Research Paper Volume 12, Issue 20 pp 20540—20560
Identification of a competing endogenous RNA axis related to gastric cancer
- 1 Department of General Surgery, The People’s Hospital of China Medical University, Shenyang 110016, Liaoning, China
- 2 Central Laboratory of General Surgery, Shengjing Hospital of China Medical University, Shenyang 110004, Liaoning, China
- 3 Department of Gastrointestinal and Hernia Surgery, First Affiliated Hospital of China Medical University, Shenyang 110001, Liaoning, China
Received: March 25, 2020 Accepted: July 30, 2020 Published: October 20, 2020https://doi.org/10.18632/aging.103926
How to Cite
Copyright: © 2020 Zu et al. This is an open access article distributed under the terms of the Creative Commons Attribution License (CC BY 3.0), which permits unrestricted use, distribution, and reproduction in any medium, provided the original author and source are credited.

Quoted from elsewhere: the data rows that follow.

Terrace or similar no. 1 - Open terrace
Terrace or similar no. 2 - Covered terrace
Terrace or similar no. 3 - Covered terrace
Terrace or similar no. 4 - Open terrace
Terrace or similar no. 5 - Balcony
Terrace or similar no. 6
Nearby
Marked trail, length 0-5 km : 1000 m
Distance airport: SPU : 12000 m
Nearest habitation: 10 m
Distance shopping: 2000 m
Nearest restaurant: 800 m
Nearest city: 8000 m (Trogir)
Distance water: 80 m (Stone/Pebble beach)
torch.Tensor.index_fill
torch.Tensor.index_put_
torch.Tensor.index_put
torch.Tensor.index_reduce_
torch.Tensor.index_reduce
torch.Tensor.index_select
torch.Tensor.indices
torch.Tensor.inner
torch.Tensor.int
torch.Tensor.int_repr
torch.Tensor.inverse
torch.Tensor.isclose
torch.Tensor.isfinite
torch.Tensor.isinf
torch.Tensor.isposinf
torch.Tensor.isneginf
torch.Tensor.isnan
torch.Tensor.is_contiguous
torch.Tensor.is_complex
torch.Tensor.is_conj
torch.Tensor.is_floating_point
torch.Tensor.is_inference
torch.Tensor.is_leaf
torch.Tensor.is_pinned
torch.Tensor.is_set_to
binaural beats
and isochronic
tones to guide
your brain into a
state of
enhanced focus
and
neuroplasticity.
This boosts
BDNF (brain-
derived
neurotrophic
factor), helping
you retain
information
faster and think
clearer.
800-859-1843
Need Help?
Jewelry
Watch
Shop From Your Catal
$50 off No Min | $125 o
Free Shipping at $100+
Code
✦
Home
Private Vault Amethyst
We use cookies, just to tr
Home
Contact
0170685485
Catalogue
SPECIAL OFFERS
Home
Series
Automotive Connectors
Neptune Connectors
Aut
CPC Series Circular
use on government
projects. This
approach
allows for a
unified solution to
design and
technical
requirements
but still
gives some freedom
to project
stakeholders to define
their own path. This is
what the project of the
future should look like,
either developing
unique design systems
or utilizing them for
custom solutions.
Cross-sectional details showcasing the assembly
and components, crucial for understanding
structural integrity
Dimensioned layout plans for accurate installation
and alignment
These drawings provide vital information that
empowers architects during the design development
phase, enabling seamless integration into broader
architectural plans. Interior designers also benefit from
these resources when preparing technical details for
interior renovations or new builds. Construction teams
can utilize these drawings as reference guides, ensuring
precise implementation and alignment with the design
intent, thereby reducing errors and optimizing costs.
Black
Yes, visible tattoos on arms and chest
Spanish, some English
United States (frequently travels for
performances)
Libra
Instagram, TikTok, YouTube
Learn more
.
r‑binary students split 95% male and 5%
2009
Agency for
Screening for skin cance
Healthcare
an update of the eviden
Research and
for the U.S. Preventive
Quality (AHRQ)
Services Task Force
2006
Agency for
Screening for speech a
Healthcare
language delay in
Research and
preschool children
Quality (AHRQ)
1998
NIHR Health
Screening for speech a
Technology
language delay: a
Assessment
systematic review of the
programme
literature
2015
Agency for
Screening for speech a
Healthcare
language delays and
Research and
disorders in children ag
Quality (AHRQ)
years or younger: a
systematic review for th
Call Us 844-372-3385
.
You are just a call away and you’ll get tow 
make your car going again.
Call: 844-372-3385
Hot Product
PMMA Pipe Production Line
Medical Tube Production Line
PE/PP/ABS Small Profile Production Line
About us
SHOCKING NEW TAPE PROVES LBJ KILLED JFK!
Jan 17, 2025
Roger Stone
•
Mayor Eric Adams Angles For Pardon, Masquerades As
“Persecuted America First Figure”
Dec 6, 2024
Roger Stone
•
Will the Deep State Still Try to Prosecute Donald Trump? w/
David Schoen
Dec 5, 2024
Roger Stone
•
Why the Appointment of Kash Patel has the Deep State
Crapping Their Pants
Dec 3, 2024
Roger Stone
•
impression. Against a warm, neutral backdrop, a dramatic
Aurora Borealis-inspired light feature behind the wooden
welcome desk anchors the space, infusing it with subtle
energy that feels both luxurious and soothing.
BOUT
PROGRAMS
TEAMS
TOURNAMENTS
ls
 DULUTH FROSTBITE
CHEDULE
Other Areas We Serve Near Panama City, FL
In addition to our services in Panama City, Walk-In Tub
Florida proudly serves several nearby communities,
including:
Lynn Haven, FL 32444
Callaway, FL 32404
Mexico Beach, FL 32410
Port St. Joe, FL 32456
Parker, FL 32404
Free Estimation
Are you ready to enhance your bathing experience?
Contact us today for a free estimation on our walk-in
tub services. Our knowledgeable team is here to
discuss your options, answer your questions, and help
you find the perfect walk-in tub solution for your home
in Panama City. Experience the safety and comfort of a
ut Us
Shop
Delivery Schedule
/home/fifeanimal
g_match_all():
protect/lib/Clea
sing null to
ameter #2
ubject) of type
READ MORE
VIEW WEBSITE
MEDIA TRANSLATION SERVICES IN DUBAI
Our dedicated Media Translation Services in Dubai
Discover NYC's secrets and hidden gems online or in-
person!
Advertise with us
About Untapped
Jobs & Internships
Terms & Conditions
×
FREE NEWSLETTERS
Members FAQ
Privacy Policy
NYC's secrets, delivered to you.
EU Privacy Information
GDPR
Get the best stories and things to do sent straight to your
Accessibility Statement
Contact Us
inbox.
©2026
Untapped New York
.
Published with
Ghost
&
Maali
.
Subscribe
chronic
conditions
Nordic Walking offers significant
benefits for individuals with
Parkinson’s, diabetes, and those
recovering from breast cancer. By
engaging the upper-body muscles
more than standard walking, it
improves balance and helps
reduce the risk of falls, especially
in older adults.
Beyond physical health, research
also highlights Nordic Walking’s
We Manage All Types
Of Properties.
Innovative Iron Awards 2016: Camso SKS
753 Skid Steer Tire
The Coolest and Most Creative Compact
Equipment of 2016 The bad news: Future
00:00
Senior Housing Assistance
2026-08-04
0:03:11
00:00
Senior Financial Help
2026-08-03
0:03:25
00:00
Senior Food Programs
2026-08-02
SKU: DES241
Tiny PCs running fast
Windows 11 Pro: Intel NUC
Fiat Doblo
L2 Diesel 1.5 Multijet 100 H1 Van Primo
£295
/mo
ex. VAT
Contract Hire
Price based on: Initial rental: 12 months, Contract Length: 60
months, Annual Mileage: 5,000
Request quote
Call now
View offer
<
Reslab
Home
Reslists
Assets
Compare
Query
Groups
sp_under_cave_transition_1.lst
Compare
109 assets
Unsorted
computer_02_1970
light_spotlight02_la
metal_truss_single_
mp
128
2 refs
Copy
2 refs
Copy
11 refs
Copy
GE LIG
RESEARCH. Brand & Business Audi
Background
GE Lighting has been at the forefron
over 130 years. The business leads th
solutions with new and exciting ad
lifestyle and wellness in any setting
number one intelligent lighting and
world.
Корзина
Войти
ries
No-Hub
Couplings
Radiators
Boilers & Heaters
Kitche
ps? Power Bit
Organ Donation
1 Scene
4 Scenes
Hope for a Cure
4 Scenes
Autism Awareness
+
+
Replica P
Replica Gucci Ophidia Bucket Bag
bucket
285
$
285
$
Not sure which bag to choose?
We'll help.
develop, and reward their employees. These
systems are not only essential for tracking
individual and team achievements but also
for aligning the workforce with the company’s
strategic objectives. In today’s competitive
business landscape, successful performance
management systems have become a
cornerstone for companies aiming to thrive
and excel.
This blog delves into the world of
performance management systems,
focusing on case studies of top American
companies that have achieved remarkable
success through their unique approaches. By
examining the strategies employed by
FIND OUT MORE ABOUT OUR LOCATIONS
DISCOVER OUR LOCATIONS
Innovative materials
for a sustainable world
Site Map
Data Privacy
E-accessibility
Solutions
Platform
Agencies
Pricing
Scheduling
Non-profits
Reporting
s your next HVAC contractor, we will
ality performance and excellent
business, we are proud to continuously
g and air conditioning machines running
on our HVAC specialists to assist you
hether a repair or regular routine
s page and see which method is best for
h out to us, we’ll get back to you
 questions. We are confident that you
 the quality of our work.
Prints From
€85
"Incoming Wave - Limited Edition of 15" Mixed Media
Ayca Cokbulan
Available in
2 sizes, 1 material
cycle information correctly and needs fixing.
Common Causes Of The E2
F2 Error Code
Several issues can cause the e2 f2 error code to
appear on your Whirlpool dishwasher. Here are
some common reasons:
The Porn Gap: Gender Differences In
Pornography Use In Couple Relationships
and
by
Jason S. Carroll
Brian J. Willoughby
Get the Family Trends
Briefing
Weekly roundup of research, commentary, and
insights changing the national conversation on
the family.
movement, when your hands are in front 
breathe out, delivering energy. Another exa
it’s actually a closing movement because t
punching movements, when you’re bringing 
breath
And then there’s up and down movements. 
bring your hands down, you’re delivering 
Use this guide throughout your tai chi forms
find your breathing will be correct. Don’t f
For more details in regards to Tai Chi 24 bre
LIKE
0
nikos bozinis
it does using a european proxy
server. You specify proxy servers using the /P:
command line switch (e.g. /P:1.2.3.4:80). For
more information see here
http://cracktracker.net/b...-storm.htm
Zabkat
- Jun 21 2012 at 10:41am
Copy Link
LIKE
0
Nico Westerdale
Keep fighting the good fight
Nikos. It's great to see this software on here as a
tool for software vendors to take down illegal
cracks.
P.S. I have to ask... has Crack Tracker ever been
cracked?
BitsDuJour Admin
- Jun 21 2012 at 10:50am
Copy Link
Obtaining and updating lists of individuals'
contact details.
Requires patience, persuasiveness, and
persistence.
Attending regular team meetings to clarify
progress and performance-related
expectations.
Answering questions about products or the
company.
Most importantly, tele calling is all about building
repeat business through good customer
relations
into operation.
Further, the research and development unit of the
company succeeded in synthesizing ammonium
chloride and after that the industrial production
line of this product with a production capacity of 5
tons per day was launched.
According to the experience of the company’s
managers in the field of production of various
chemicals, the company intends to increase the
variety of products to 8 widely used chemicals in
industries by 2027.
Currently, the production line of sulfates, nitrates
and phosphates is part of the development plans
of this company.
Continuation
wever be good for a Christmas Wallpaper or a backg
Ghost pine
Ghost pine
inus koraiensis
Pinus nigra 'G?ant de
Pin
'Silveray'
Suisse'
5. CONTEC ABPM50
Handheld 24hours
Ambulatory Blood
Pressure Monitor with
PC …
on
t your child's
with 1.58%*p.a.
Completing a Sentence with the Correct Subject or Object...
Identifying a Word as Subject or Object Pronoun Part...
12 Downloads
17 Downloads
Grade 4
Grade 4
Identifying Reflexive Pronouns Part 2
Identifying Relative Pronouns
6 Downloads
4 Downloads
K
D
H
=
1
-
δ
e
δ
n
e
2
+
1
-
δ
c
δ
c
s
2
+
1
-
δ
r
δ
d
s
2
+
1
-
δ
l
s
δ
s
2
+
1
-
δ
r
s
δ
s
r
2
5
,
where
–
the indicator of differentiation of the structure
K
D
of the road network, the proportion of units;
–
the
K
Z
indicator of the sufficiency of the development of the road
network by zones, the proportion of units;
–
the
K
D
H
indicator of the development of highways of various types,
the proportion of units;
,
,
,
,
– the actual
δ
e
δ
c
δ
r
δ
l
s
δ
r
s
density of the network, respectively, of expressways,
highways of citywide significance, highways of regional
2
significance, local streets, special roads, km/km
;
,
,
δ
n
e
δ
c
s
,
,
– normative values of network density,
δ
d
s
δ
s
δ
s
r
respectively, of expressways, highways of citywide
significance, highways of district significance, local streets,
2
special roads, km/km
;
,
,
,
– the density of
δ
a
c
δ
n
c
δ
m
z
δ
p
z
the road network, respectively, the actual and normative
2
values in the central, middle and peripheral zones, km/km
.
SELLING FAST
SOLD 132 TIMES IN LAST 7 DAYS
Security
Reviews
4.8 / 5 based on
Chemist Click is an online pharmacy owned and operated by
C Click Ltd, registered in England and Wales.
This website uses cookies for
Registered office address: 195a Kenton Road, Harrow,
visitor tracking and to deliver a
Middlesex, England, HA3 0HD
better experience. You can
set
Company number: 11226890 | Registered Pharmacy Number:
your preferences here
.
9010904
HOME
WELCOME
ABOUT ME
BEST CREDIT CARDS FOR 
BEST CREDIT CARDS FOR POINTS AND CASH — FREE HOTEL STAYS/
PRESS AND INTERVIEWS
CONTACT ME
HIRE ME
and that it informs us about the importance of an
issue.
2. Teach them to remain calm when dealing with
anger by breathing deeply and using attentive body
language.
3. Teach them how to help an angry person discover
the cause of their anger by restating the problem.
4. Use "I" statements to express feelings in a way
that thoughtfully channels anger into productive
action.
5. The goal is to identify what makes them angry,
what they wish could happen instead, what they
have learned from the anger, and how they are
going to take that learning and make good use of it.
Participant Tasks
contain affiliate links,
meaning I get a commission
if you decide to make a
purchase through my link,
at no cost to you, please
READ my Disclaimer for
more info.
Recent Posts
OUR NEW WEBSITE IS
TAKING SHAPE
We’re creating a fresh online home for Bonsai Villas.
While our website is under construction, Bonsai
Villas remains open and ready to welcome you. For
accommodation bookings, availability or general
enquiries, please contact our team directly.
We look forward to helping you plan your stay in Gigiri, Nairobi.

Competing endogenous RNA (ceRNA) pathways play pivotal roles in the formation and progression of gastric cancer (GC). Employing multi-omics analysis, we sought to identify a ceRNA network associated with GC progression. We analyzed3Gene Expression Omnibus datasets as well as data from The Cancer Genome Atlas to identify genes that were differentially expressed in GC tissues. A total of 84 upregulated genes and 106 downregulated genes were found. Enrichment analysis indicated that some pathways were strongly linked with tumor formation and progression. We also screened hub genes to establish a lncRNA-miRNA-mRNA network. We ultimately identified 8 hub genes, 6 key miRNAs and 4 key lncRNAs that interact within a common ceRNA network. Correlation analysis and in vitro experiments were conducted to verify the regulatory effect of the ceRNA network in GC. A knockdown assay confirmed that the DLGAP1-AS1/miR-203a-3p/THBS2 axis is a ceRNA network involved in GC progression. In this study, we elucidated the role of the DLGAP1-AS1/miR-203a-3p/THBS2 ceRNA network in the progression of GC. These molecules maybe evaluated as therapeutic targets and prognostic biomarkers for GC.